▶ **ENTRIES SHOWN**
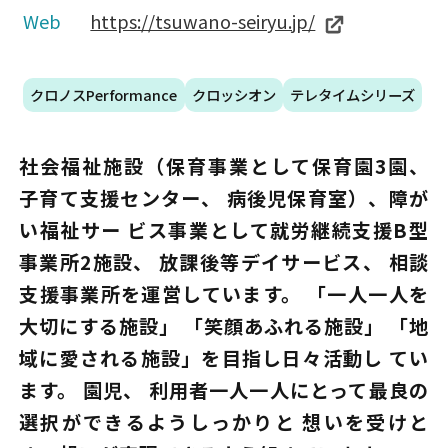
Web
https://tsuwano-seiryu.jp/
クロノスPerformance
クロッシオン
テレタイムシリーズ
社会福祉施設（保育事業として保育園3園、
子育て支援センター、 病後児保育室）、障が
い福祉サー ビス事業として就労継続支援B型
事業所2施設、 放課後等デイサービス、 相談
支援事業所を運営しています。 「一人一人を
大切にする施設」 「笑顔あふれる施設」 「地
域に愛される施設」を目指し日々活動し てい
ます。 園児、 利用者一人一人にとって最良の
選択ができるようしっかりと 想いを受けと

▶ **AIM OF THE EXERCISE**
Set down exactly the lines from the one that contains "支援事業所を運営しています。 「一人一人を" to the final line above, both included, and nothing more.

▶ **EXPECTED OUTPUT**
支援事業所を運営しています。 「一人一人を
大切にする施設」 「笑顔あふれる施設」 「地
域に愛される施設」を目指し日々活動し てい
ます。 園児、 利用者一人一人にとって最良の
選択ができるようしっかりと 想いを受けと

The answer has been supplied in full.